The Worst Heart Defect
Written by: Anna Jaworski

You know, a dear friend recently said to me, "HLHS is the worst heart defect to have. How I wish my child had tetralogy of Fallot or some other heart defect. Don’t you wish that, too"?

"No", I stated, to my friend’s surprise.

What is the worst heart defect to have? It is the one your child has.

At a support group meeting once in Texas, my friend and I sat around a table and spoke with some new parents. Their beautiful son was there and looked happy and healthy. I was surprised to hear the mother tearfully exclaim, “I’ll never trust statistics again! I might as well buy a lottery ticket! The chances of my son having this horrible defect were one in a million and now I wonder if I should even have another baby. I don’t trust the odds anymore. I don't trust anything.”

My friend and I sympathized with the woman and gently told her that heart defects are much more common than people think. After a while my friend asked her how many surgeries her son still needed.
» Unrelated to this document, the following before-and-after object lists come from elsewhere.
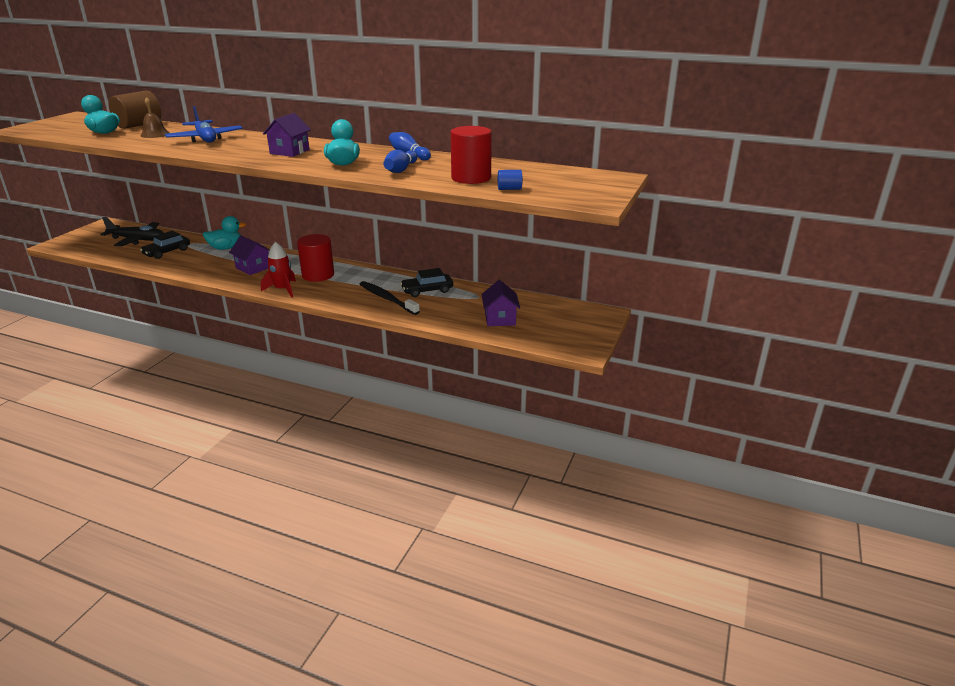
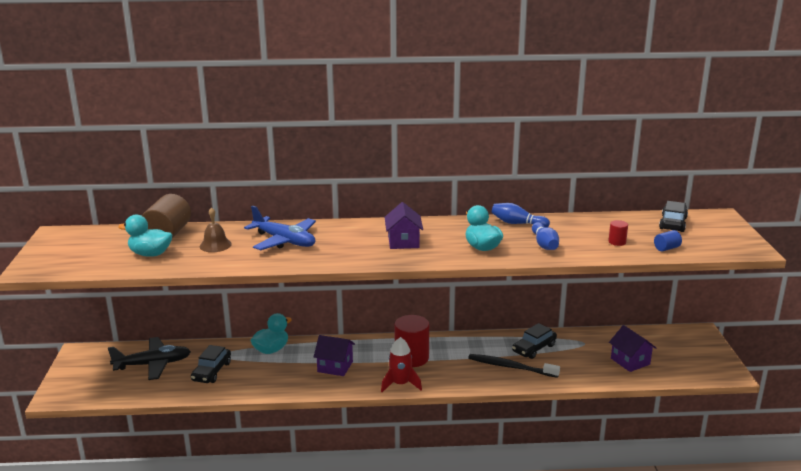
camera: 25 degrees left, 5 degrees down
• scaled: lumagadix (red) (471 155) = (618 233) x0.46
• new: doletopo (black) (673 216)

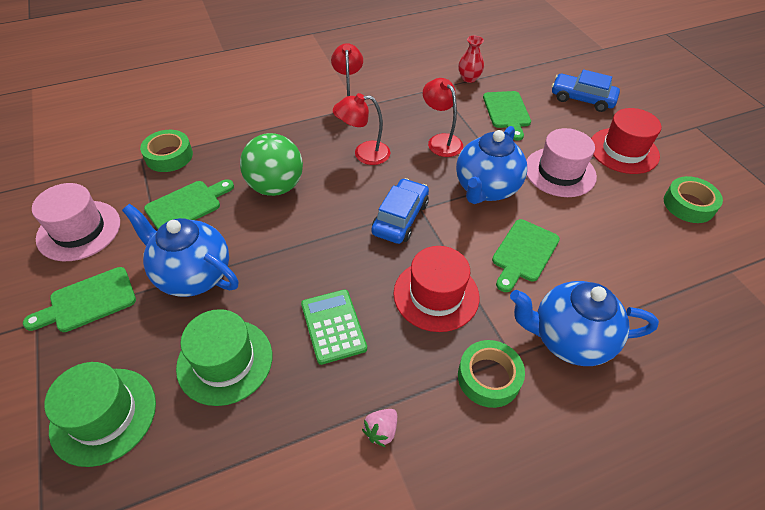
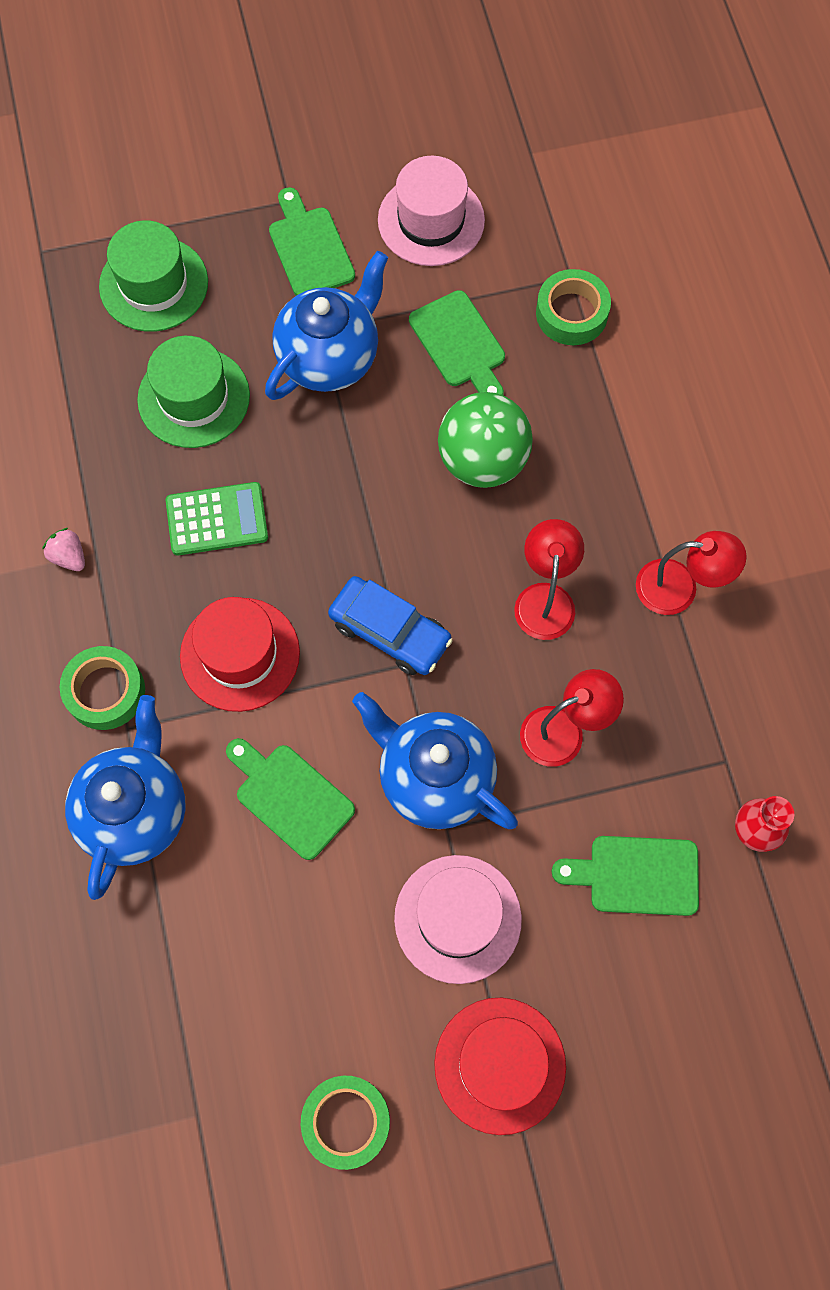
camera: 100 degrees right, 20 degrees up
• gone: doletopo (blue) (586 91)

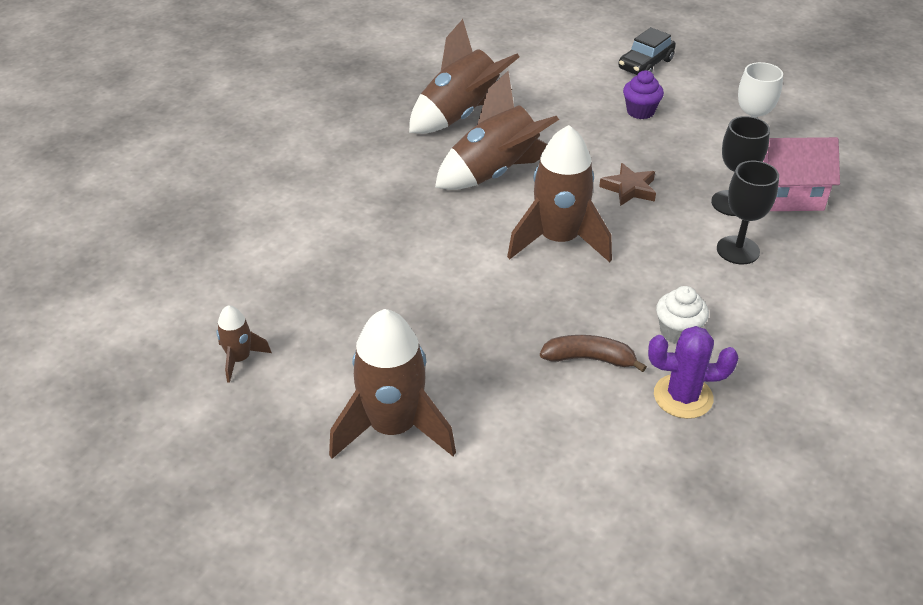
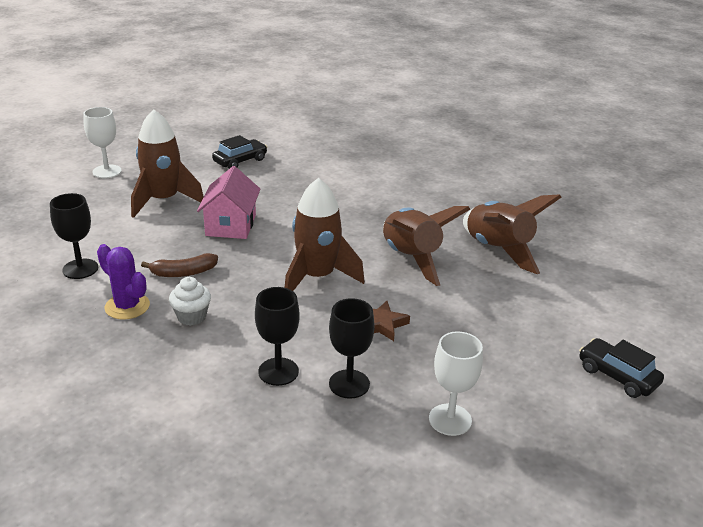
camera: 95 degrees right, 10 degrees down
• new: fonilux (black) (74 236)
• new: fonilux (white) (102 142)
• rotated: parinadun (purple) (693 372) = (123 282) 60 degrees counterclockwise
• rotated: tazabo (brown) (593 353) = (179 265) 60 degrees clockwise
• shifted: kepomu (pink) (801 174) to (229 202)
• swapped: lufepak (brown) (244 344) to doletopo (black) (239 152)
• gone: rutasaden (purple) (643 94)

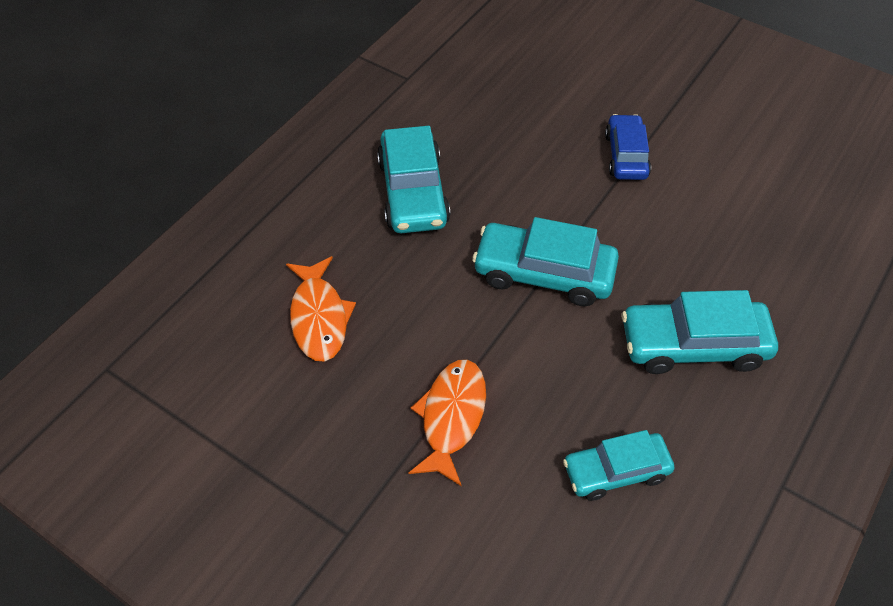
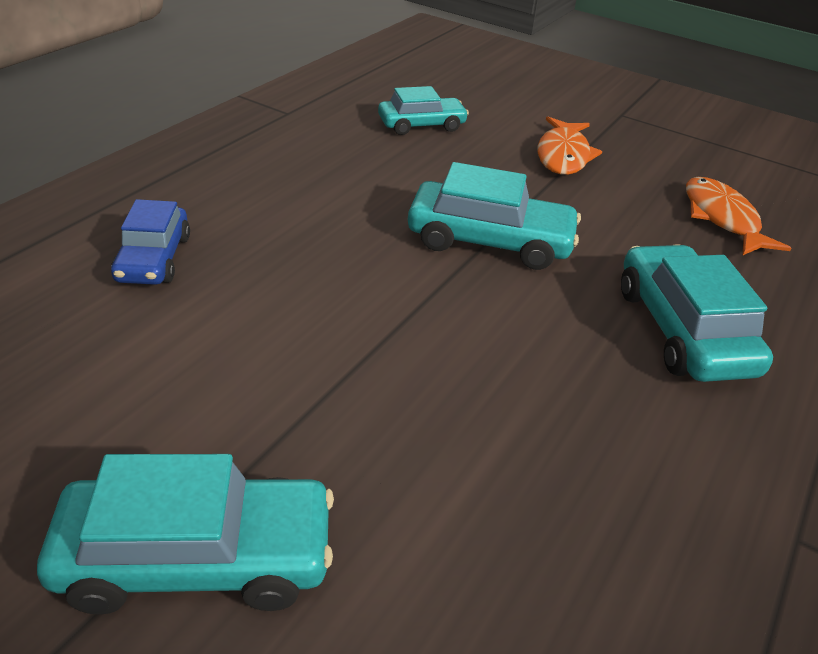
camera: 175 degrees right, 15 degrees down
• shifted: doletopo (turquoise) (700 332) to (185 534)
• shifted: doletopo (blue) (628 147) to (150 242)

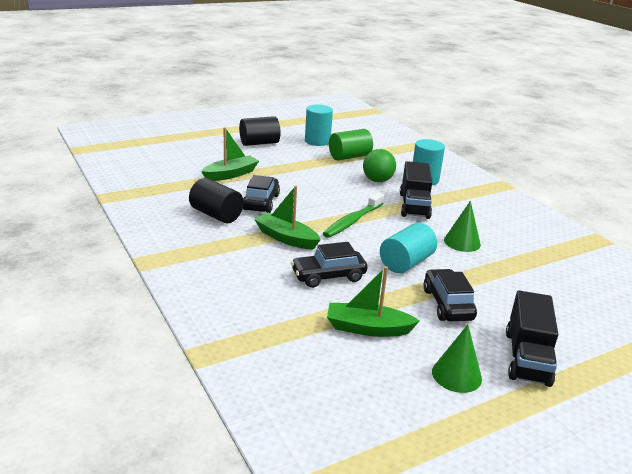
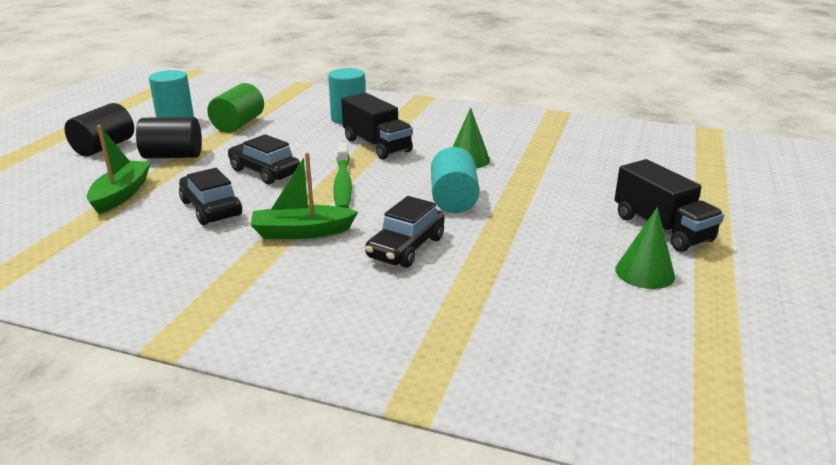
camera: 40 degrees left, 0 degrees up
• shifted: lumagadix (black) (216 200) to (169 138)
• shifted: doletopo (black) (450 295) to (263 159)
• gone:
Both of our children had multiple surgeries.

The woman stopped crying and looked surprised. “None!” she replied, “His heart defect is fixed.” The child had had a coarctation. To her, this was the worst defect her child could have had. She knew her life would never be the same and she was grieving for the perfect baby she should have had. To this woman, a coarctation was the worst defect.

When Alex was in the hospital, I watched as a tiny baby boy was wheeled into the room directly across from Alex’s. The baby had just had open-heart surgery and when I passed his room I saw the familiar chalkboard with pictures of the heart neatly drawn and labeled. The baby had transposition of the great arteries (TGA).

I asked the intensivist how the new baby was doing. I was the only parent around. The new baby’s mother had gone home. The doctor shook his head sadly and I said, “Why is it that some babies seem to have so many things wrong with their hearts, like Alex, but do okay, and others have only one thing wrong, but suffer so much?” He replied, “Alex had TGA, too, but he had an ASD and VSD which compensated for his TGA. His heart had so many problems that some balanced each other out.” The new baby died the next morning. I’m sure his mother thought he had the worst heart defect.

During Alex’s second surgery, a young girl occupied Alex’s old room. Curious, I asked someone why the girl was there. She looked so big and healthy. “She’s twelve years old and failed her athletics physical,” I was told. “They detected a murmur.” The twelve-year-old girl was laying in the bed with her worried mother by her side. She had a hole in her heart. The mother looked totally devastated. The girl was withdrawn. How could this happen to them? They had led such a normal life! How could they be in the hospital now? The girl should have been running around a race track--not having a hole in her heart closed! Their normal life was stolen from them. Surely they thought this was the worst defect.

Not long after Alex’s last open-heart surgery a tragedy occurred at the hospital where Frank worked. His boss had a wonderful son who was an Eagle Scout and honor student. Everybody loved this polite young man. Being sixteen, his mother allowed him to spend the weekend with a friend out of town because there was a big festival occurring. Somehow, during the festival the boy walked away from the crowd, had a heart attack and passed away. Although he had played sports all his life, a problem had never been detected. The autopsy revealed an enlarged heart. I’m sure his mother feels that her son's heart defect is the worst defect.

Any heart defect can be the "worst" defect--it all depends on the lives changed by the defect. For all of us, this is the worst thing to happen to us. Our lives are changed forever; nothing will be the same.

But for as terrible as these defects are, they make us so much stronger. And for those of us lucky enough to have Internet access, we have found a new family. Some of us even develop a new mission in life. Every cloud has a silver lining.